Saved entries
++++++++++++++++++++

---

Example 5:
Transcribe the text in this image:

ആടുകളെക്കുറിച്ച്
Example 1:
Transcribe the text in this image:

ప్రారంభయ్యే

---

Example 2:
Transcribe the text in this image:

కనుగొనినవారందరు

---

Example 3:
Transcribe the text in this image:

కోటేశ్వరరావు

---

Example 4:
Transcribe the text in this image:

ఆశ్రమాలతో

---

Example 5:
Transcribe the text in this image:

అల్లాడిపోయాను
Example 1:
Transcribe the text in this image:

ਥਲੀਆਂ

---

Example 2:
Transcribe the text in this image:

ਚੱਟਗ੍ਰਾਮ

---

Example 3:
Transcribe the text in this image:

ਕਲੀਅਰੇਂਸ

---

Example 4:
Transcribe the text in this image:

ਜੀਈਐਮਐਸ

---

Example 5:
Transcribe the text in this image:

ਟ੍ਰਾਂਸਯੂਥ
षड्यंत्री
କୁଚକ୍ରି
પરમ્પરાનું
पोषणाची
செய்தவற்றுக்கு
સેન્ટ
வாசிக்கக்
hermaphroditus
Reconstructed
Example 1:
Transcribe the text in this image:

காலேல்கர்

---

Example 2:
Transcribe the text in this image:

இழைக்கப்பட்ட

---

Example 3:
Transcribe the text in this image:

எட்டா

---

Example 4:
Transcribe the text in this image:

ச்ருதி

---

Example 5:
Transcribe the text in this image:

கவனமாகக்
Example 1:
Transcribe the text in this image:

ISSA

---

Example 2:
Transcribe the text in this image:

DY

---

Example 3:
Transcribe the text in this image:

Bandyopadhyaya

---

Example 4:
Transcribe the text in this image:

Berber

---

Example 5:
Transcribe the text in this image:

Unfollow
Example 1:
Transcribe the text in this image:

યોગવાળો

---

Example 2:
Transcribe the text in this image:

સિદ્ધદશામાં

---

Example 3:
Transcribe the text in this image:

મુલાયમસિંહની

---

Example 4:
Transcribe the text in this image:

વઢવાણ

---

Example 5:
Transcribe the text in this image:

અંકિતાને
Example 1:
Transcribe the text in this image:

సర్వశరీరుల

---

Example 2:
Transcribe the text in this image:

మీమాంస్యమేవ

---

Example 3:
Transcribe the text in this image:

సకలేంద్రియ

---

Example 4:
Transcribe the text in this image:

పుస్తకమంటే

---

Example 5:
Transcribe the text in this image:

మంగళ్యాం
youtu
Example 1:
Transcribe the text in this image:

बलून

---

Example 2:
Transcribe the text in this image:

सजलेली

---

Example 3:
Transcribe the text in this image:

++++++++++++++++++++

Brief -
Nothing in the data should be left out when you retype it exactly.

Result -
---

Example 5:
Transcribe the text in this image:

ആടുകളെക്കുറിച്ച്
Example 1:
Transcribe the text in this image:

ప్రారంభయ్యే

---

Example 2:
Transcribe the text in this image:

కనుగొనినవారందరు

---

Example 3:
Transcribe the text in this image:

కోటేశ్వరరావు

---

Example 4:
Transcribe the text in this image:

ఆశ్రమాలతో

---

Example 5:
Transcribe the text in this image:

అల్లాడిపోయాను
Example 1:
Transcribe the text in this image:

ਥਲੀਆਂ

---

Example 2:
Transcribe the text in this image:

ਚੱਟਗ੍ਰਾਮ

---

Example 3:
Transcribe the text in this image:

ਕਲੀਅਰੇਂਸ

---

Example 4:
Transcribe the text in this image:

ਜੀਈਐਮਐਸ

---

Example 5:
Transcribe the text in this image:

ਟ੍ਰਾਂਸਯੂਥ
षड्यंत्री
କୁଚକ୍ରି
પરમ્પરાનું
पोषणाची
செய்தவற்றுக்கு
સેન્ટ
வாசிக்கக்
hermaphroditus
Reconstructed
Example 1:
Transcribe the text in this image:

காலேல்கர்

---

Example 2:
Transcribe the text in this image:

இழைக்கப்பட்ட

---

Example 3:
Transcribe the text in this image:

எட்டா

---

Example 4:
Transcribe the text in this image:

ச்ருதி

---

Example 5:
Transcribe the text in this image:

கவனமாகக்
Example 1:
Transcribe the text in this image:

ISSA

---

Example 2:
Transcribe the text in this image:

DY

---

Example 3:
Transcribe the text in this image:

Bandyopadhyaya

---

Example 4:
Transcribe the text in this image:

Berber

---

Example 5:
Transcribe the text in this image:

Unfollow
Example 1:
Transcribe the text in this image:

યોગવાળો

---

Example 2:
Transcribe the text in this image:

સિદ્ધદશામાં

---

Example 3:
Transcribe the text in this image:

મુલાયમસિંહની

---

Example 4:
Transcribe the text in this image:

વઢવાણ

---

Example 5:
Transcribe the text in this image:

અંકિતાને
Example 1:
Transcribe the text in this image:

సర్వశరీరుల

---

Example 2:
Transcribe the text in this image:

మీమాంస్యమేవ

---

Example 3:
Transcribe the text in this image:

సకలేంద్రియ

---

Example 4:
Transcribe the text in this image:

పుస్తకమంటే

---

Example 5:
Transcribe the text in this image:

మంగళ్యాం
youtu
Example 1:
Transcribe the text in this image:

बलून

---

Example 2:
Transcribe the text in this image:

सजलेली

---

Example 3:
Transcribe the text in this image:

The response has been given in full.